Secondo l'inquilino della Casa Bianca gioverebbe «avere Draghi» alla Fed invece che Powell, e questo perché il presidente della Bce ha aperto a nuovi stimoli all'economia qualora fossero necessari. Stimoli che solo nelle scorse settimane Trump ha bollato coma manipolazione di valuta in quanto in grado di avvantaggiare «ingiustamente» l'Europa contro gli Stati Uniti. Ora però Trump l'apertura di Draghi a scendere in campo a sostegno dell'economia la vorrebbe dal presidente della Fed, impegnato invece ad «aspirare denaro come un'aspirapolvere» con il piano di riduzione del bilancio. Powell è un «ragazzo di cui nessuno aveva sentito parlare prima. Io l'ho creato e ora lui vuole mostrare quanto è duro», aggiunge il presidente americano, criticando i rialzi dei tassi decisi dalla banca centrale americana nel 2018.

Con le sue ripetute critiche Trump sceglie di ignorare il cambio di rotta della Fed, pronta a tagliare i tassi forse già in luglio alla luce delle persistenti incertezze, molte delle quali create dallo stesso Trump con la sua guerra commerciale. Proprio su questo fronte il presidente americano non molla: «Ho un piano B» qualora non ci fosse un accordo con la Cina, dice. E il piano include nuovi dazi, forse «non al 25% ma al 10%».

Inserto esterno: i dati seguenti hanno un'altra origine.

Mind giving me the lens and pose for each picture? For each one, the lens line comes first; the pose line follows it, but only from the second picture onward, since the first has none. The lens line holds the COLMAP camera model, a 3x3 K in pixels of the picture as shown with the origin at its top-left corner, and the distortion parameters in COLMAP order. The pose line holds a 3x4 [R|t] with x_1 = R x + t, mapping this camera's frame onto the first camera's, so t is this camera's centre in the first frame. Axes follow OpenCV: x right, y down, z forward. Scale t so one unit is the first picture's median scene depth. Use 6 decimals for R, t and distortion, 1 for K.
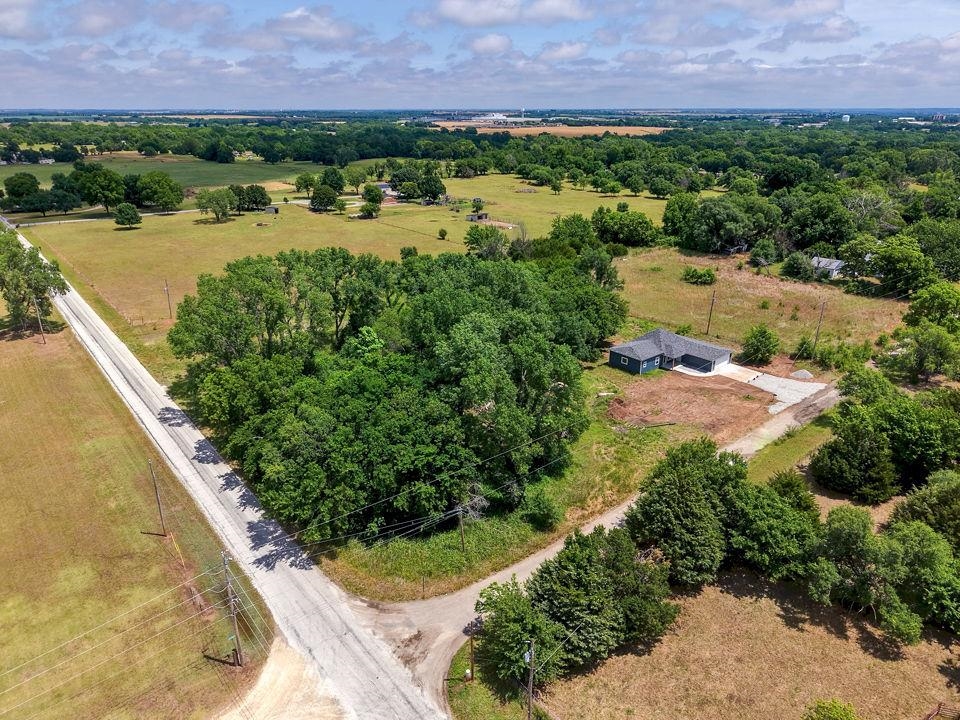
lens RADIAL K [[643.0, 0, 481.6], [0, 643.0, 358.5], [0, 0, 1]] dist [0.026936, -0.022916]
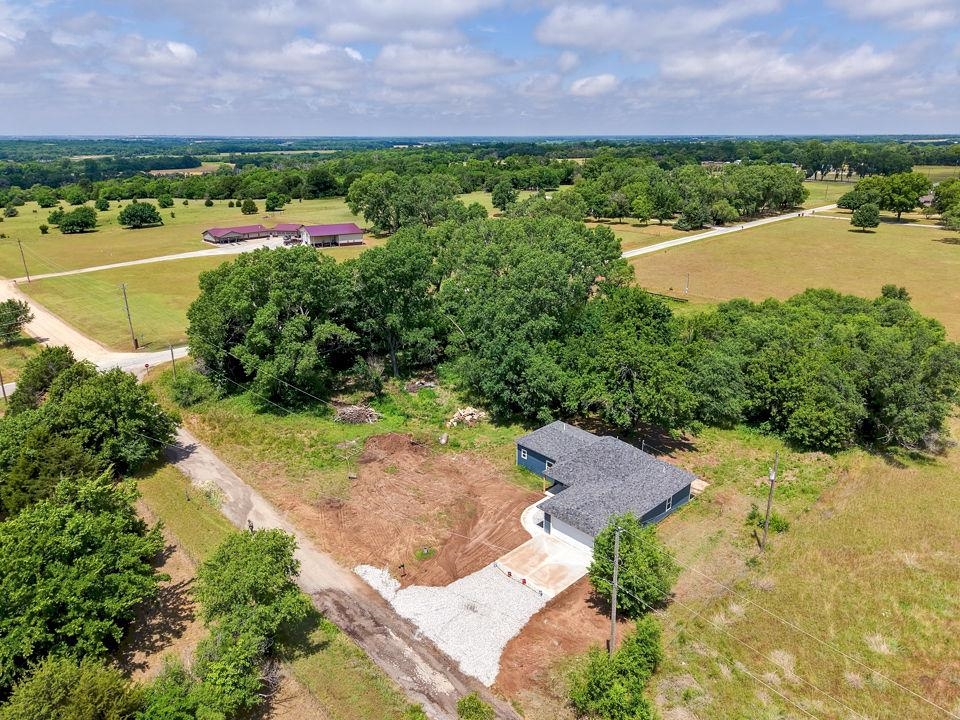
lens RADIAL K [[643.0, 0, 475.3], [0, 643.0, 357.8], [0, 0, 1]] dist [0.026936, -0.022916]
pose [[0.058801, 0.332607, -0.941230, 0.314280], [-0.360567, 0.886287, 0.290666, -0.091886], [0.930878, 0.322285, 0.172042, 0.325610]]
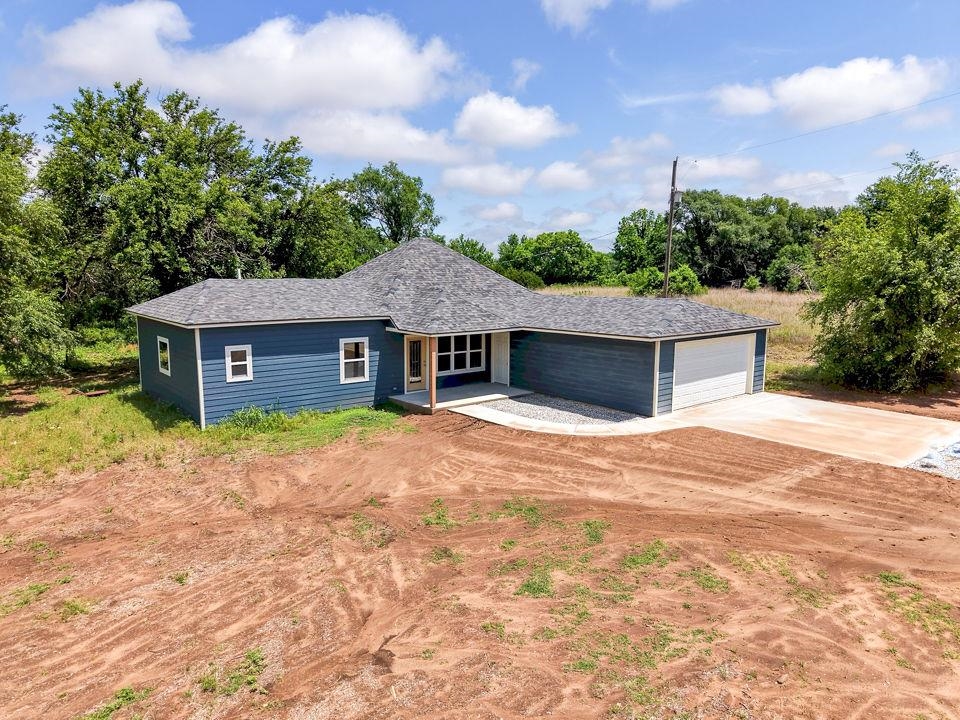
lens RADIAL K [[643.0, 0, 479.7], [0, 643.0, 361.8], [0, 0, 1]] dist [0.026936, -0.022916]
pose [[0.999873, 0.012398, -0.009981, 0.124896], [-0.014358, 0.973244, -0.229325, 0.017867], [0.006871, 0.229439, 0.973299, 0.333804]]
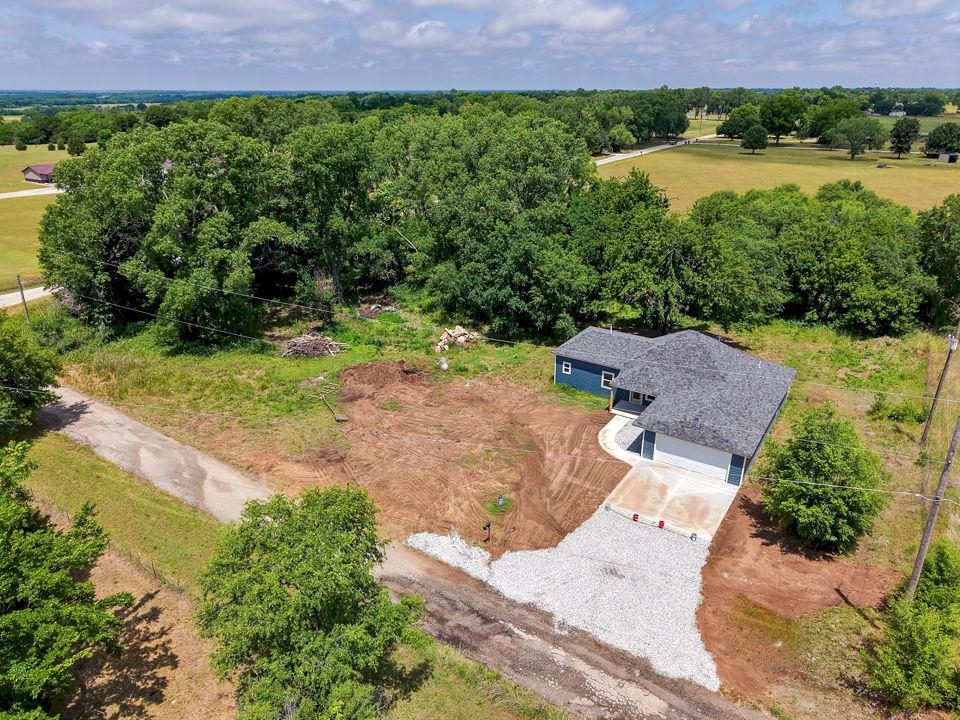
lens RADIAL K [[643.0, 0, 471.5], [0, 643.0, 363.6], [0, 0, 1]] dist [0.026936, -0.022916]
pose [[0.272942, 0.379782, -0.883894, 0.255170], [-0.347611, 0.895638, 0.277487, -0.039011], [0.897034, 0.231513, 0.376473, 0.301881]]
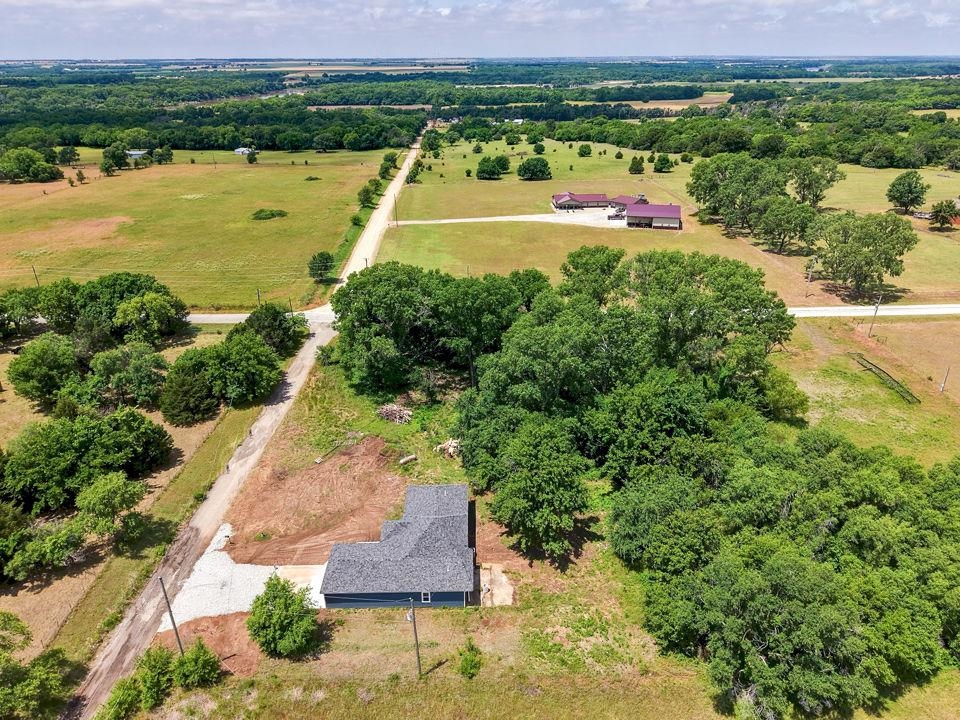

L'ira di Trump non travolge solo Powell. Nel mirino finiscono anche le aziende tecnologiche «faziose» e «tutte
democratiche». Il presidente se la prende soprattutto con Google e Facebook, nei confronti delle quali gli Stati Uniti potrebbero presentare un'azione legale. Il tycoon non specifica i motivi della causa, ma il solo paventarla aumenta il pressing sulle big tech già criticate dal Congresso e 'candidatè a possibili indagini antitrust da parte del Dipartimento di Giustizia e della Federal Communications Commission.